◆ Exercise
Using the listing below, work out the number of lines in which "para" appears; return only that figure.

*** Opening Record set ***

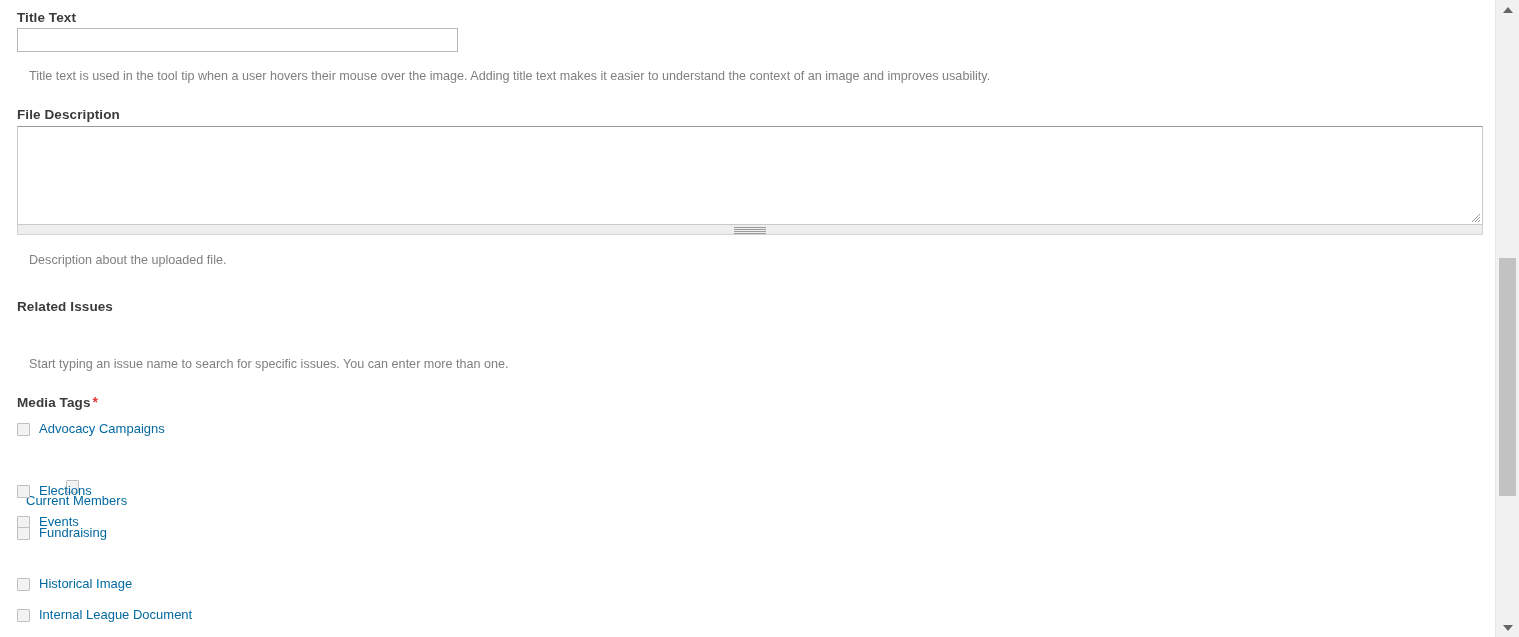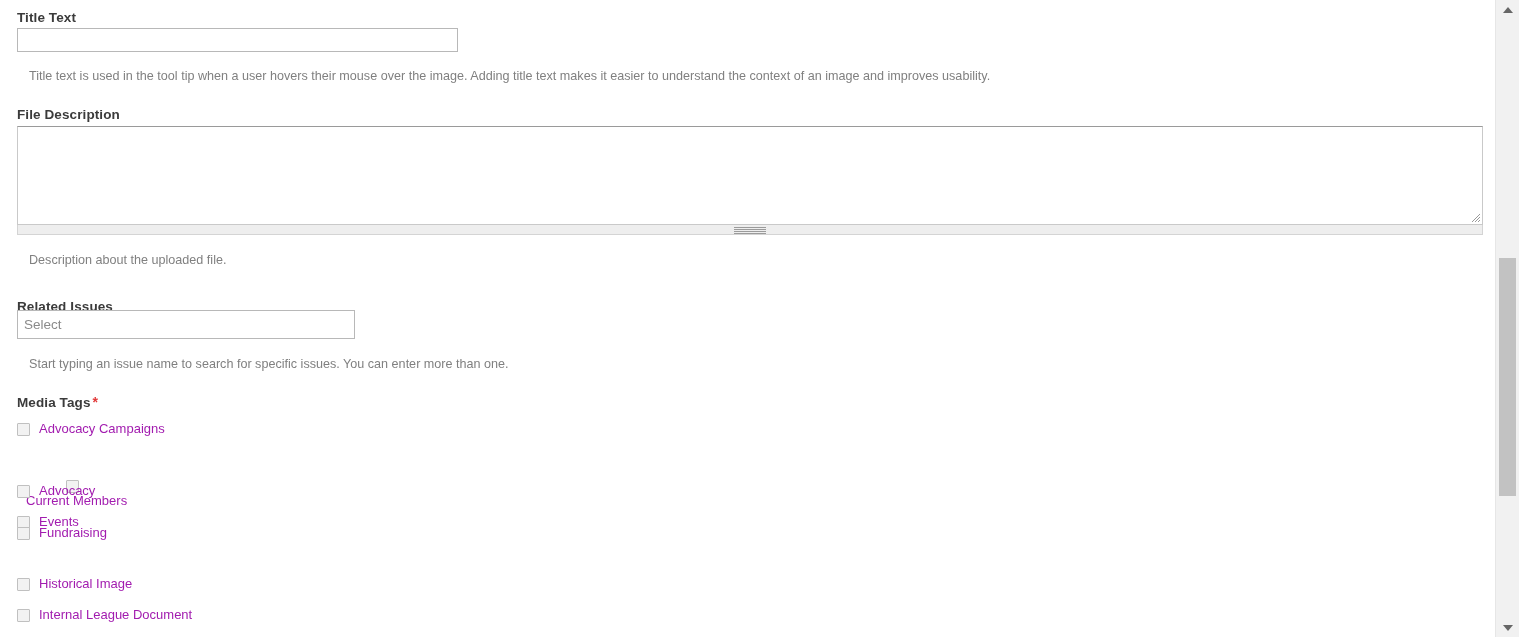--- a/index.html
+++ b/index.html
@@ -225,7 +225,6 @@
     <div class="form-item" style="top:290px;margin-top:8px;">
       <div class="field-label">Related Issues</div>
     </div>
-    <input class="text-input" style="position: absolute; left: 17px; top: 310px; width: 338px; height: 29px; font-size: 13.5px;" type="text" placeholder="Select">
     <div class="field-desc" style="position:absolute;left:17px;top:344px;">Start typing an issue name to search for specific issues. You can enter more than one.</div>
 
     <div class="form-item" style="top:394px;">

*** Closing Record set ***
*** Opening Record set ***

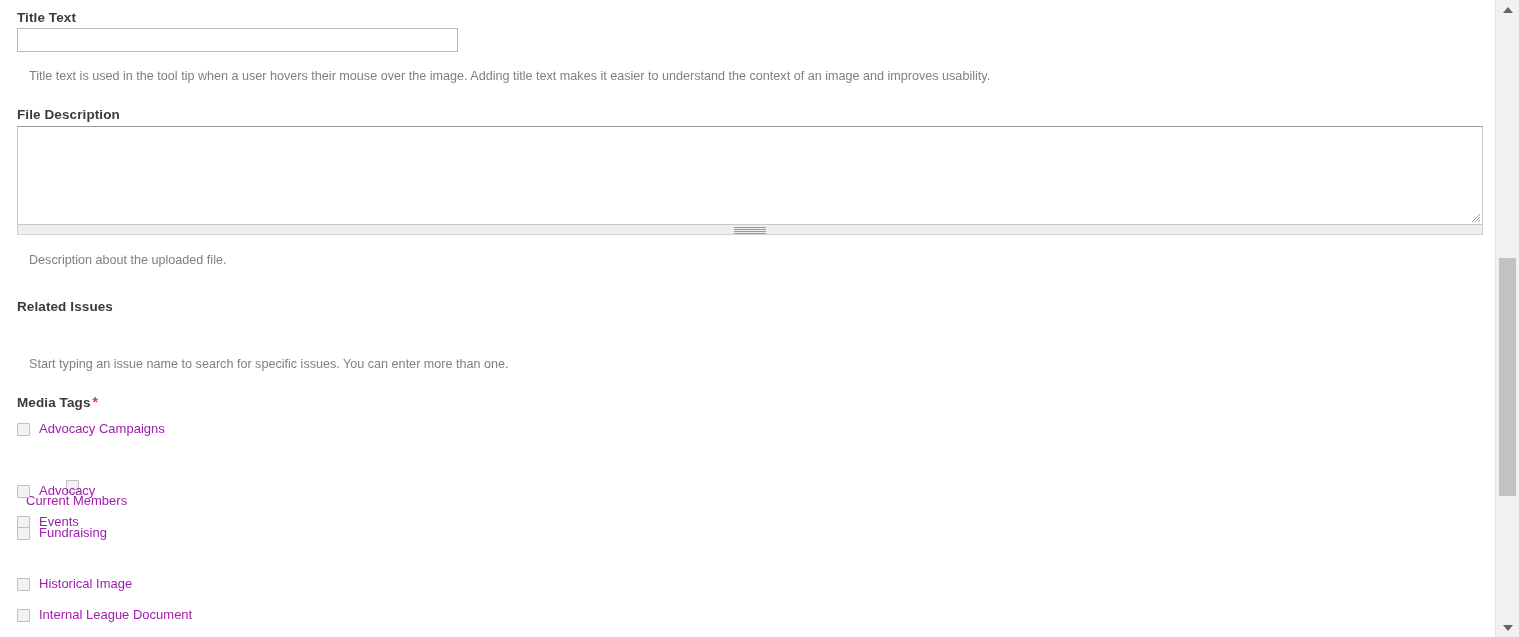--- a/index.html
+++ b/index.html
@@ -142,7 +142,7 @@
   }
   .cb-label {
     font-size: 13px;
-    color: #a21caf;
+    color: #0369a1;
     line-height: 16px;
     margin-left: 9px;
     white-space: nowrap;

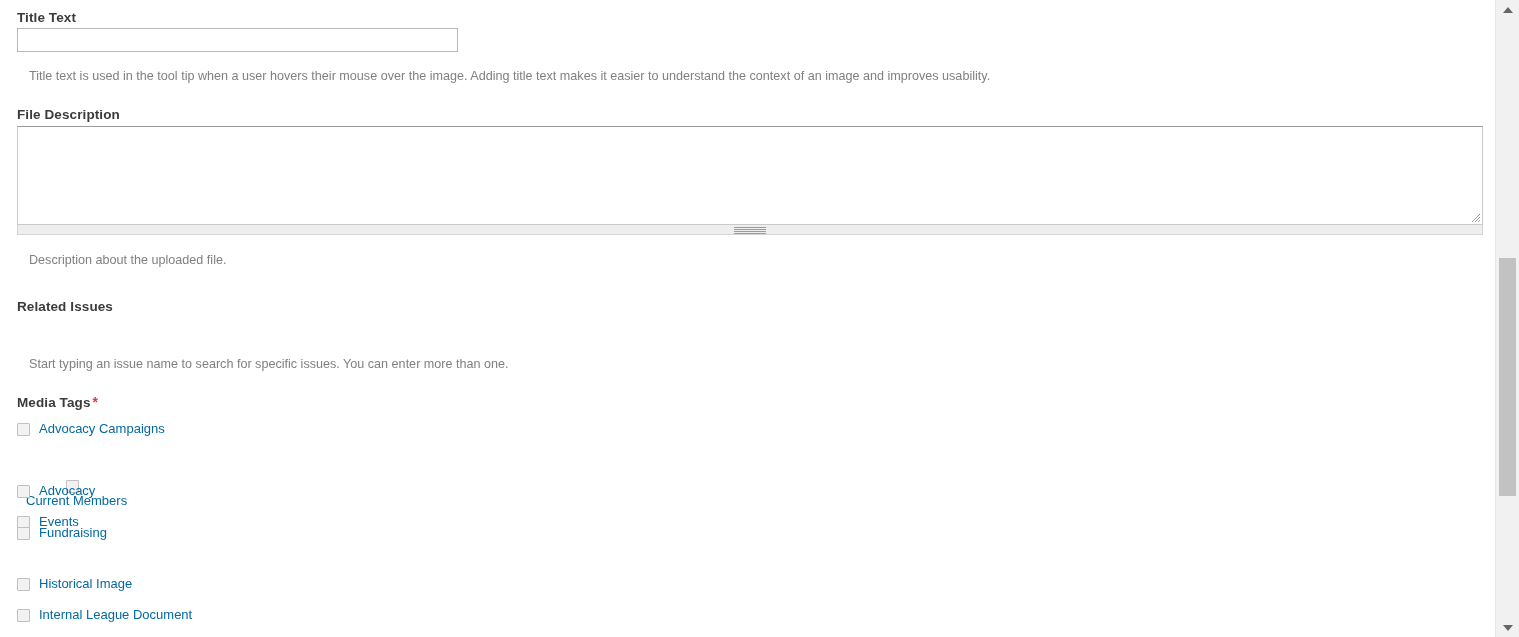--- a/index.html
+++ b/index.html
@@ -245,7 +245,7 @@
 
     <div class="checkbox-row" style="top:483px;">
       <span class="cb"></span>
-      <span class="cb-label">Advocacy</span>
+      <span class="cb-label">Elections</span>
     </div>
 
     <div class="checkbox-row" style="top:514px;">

*** Closing Record set ***
*** Opening Record set ***

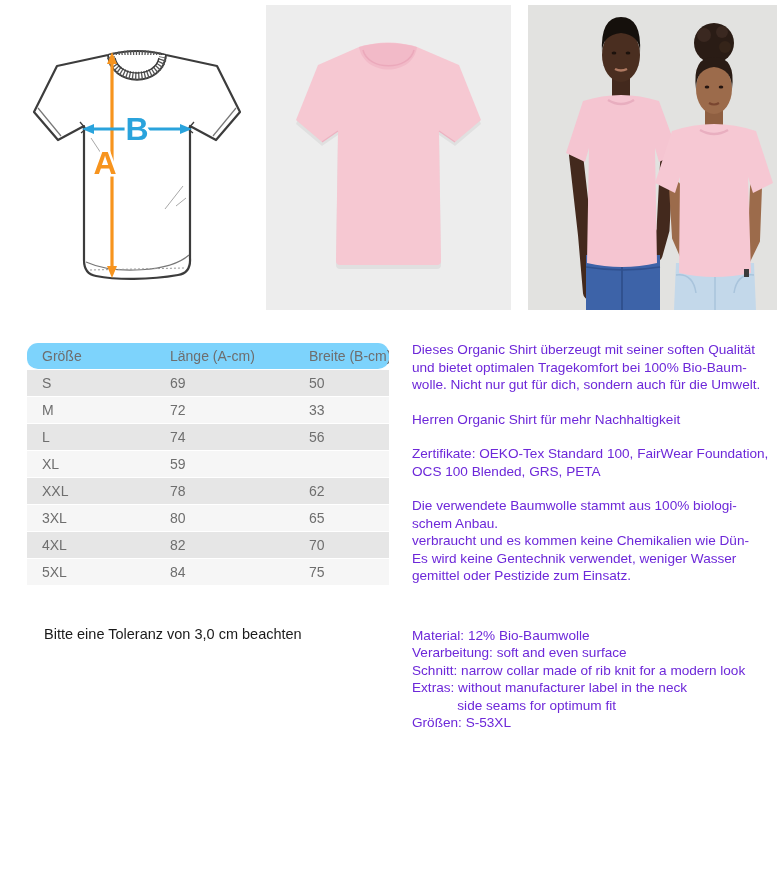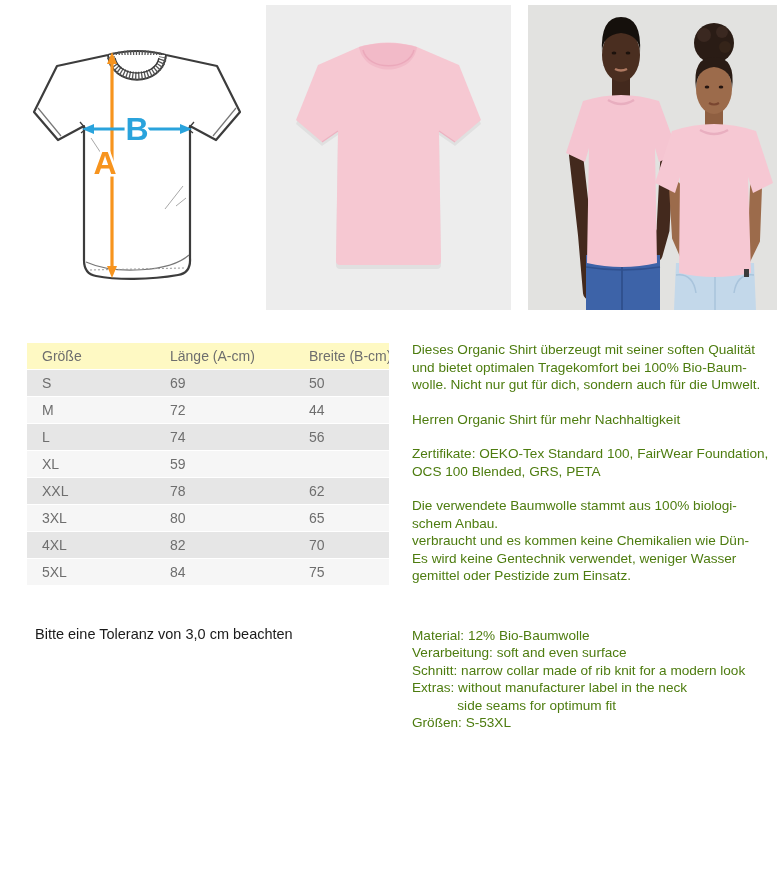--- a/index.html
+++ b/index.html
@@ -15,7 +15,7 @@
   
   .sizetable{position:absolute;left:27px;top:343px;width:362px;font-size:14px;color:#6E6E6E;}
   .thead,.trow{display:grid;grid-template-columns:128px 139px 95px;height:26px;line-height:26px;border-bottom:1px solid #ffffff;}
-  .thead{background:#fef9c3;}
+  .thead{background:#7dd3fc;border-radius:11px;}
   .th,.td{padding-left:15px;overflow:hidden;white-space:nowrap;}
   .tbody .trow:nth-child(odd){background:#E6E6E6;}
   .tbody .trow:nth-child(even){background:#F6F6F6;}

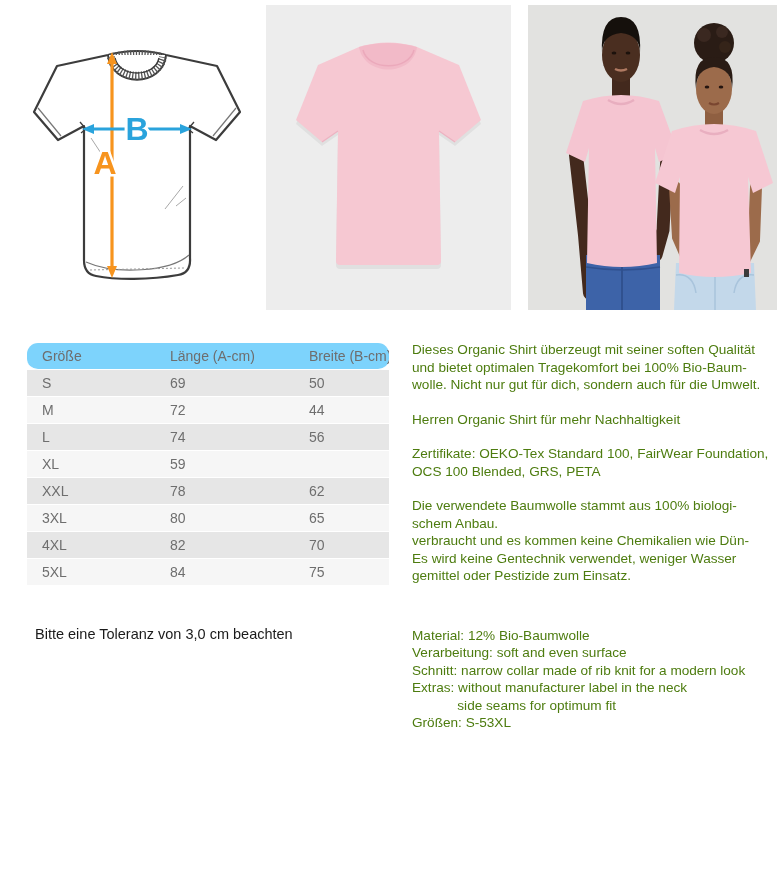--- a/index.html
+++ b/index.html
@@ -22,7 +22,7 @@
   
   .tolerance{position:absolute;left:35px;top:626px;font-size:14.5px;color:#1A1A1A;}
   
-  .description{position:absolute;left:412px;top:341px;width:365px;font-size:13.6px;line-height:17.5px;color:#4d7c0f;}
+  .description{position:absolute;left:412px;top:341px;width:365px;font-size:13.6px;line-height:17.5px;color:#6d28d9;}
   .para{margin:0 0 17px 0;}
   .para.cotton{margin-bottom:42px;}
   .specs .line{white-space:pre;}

*** Closing Record set ***

◆ Output
2